PROBLEM REQUIREMENTS: Each entry below must be written out exactly, with pictures left out.

───── MATERIAL PROVIDED ─────

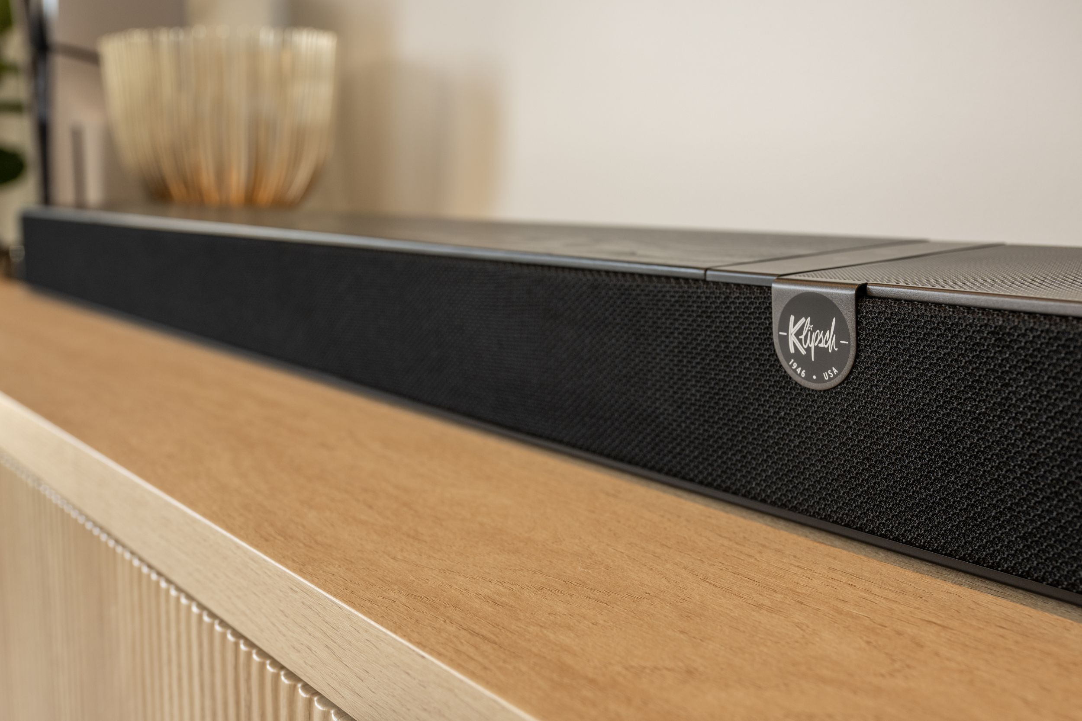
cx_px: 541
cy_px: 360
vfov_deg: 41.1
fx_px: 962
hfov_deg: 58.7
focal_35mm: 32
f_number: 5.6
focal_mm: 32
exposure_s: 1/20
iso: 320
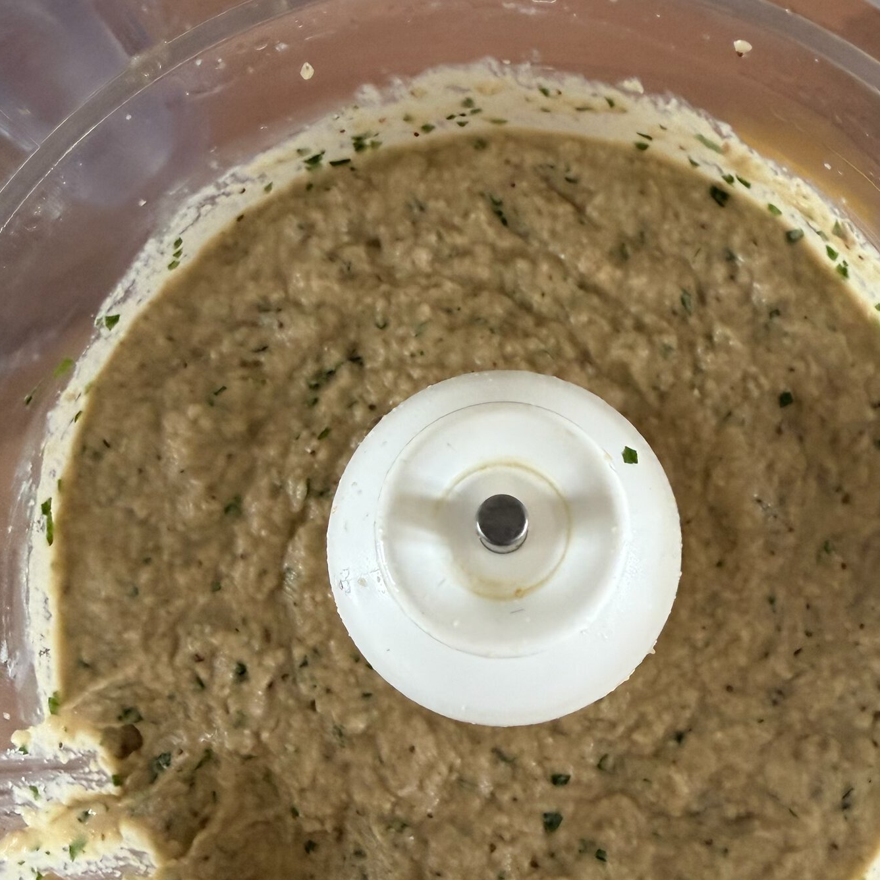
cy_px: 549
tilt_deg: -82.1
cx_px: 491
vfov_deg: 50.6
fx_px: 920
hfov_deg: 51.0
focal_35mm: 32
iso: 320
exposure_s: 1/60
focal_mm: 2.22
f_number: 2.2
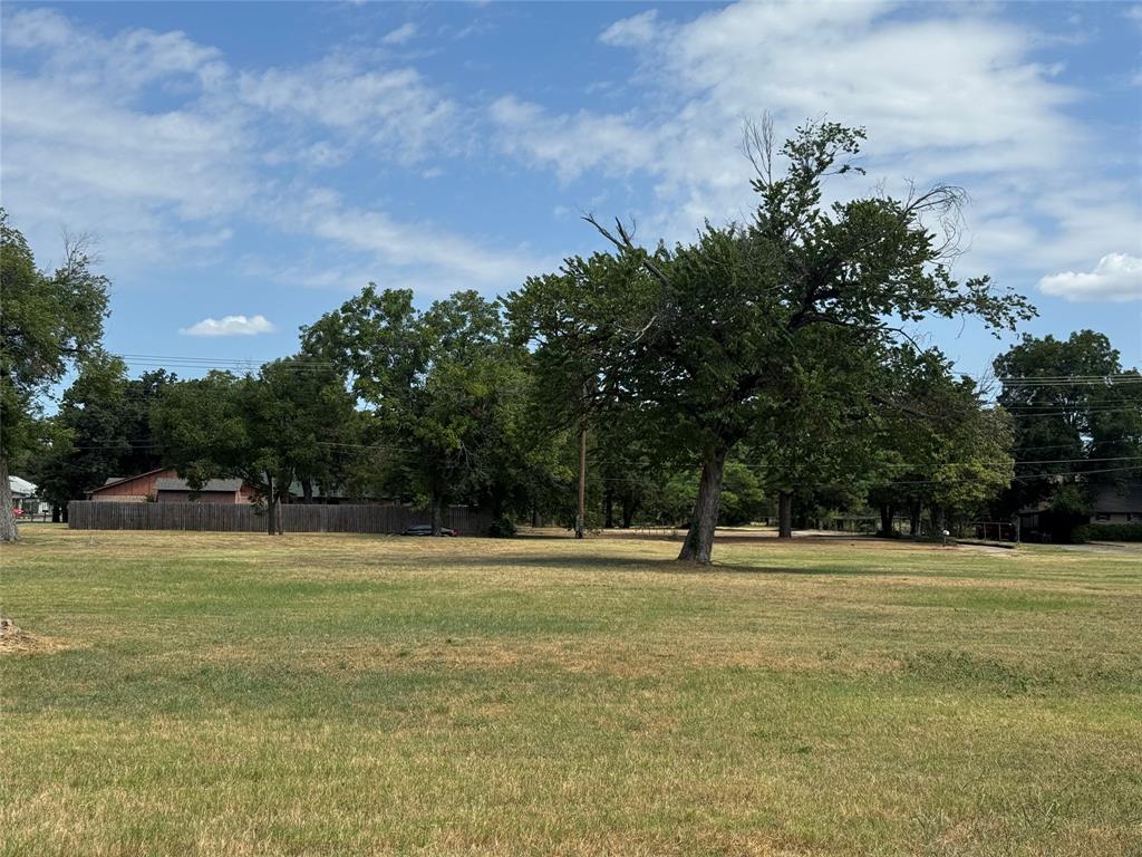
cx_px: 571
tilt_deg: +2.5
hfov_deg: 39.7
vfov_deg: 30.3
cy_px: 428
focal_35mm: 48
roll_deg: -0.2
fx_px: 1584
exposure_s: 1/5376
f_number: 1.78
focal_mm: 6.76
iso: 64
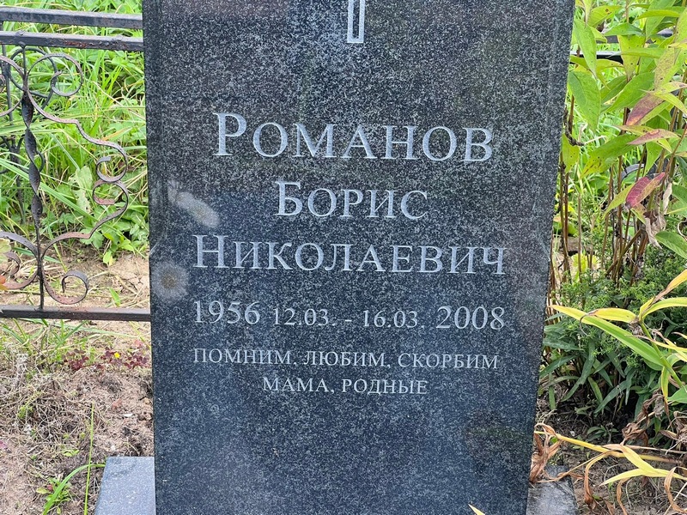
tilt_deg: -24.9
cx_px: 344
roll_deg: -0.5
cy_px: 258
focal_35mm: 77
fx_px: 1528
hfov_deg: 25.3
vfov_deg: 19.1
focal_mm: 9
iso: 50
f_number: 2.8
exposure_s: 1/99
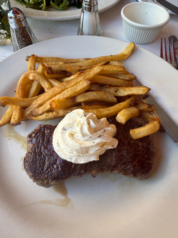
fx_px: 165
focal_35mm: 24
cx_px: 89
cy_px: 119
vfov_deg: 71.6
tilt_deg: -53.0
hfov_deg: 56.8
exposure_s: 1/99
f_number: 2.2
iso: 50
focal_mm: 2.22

─────

SOLUTION FOR THIS PROBLEM:
cx_px: 541
cy_px: 360
vfov_deg: 41.1
fx_px: 962
hfov_deg: 58.7
focal_35mm: 32
f_number: 5.6
focal_mm: 32
exposure_s: 1/20
iso: 320
cy_px: 549
tilt_deg: -82.1
cx_px: 491
vfov_deg: 50.6
fx_px: 920
hfov_deg: 51.0
focal_35mm: 32
iso: 320
exposure_s: 1/60
focal_mm: 2.22
f_number: 2.2
cx_px: 571
tilt_deg: +2.5
hfov_deg: 39.7
vfov_deg: 30.3
cy_px: 428
focal_35mm: 48
roll_deg: -0.2
fx_px: 1584
exposure_s: 1/5376
f_number: 1.78
focal_mm: 6.76
iso: 64
tilt_deg: -24.9
cx_px: 344
roll_deg: -0.5
cy_px: 258
focal_35mm: 77
fx_px: 1528
hfov_deg: 25.3
vfov_deg: 19.1
focal_mm: 9
iso: 50
f_number: 2.8
exposure_s: 1/99
fx_px: 165
focal_35mm: 24
cx_px: 89
cy_px: 119
vfov_deg: 71.6
tilt_deg: -53.0
hfov_deg: 56.8
exposure_s: 1/99
f_number: 2.2
iso: 50
focal_mm: 2.22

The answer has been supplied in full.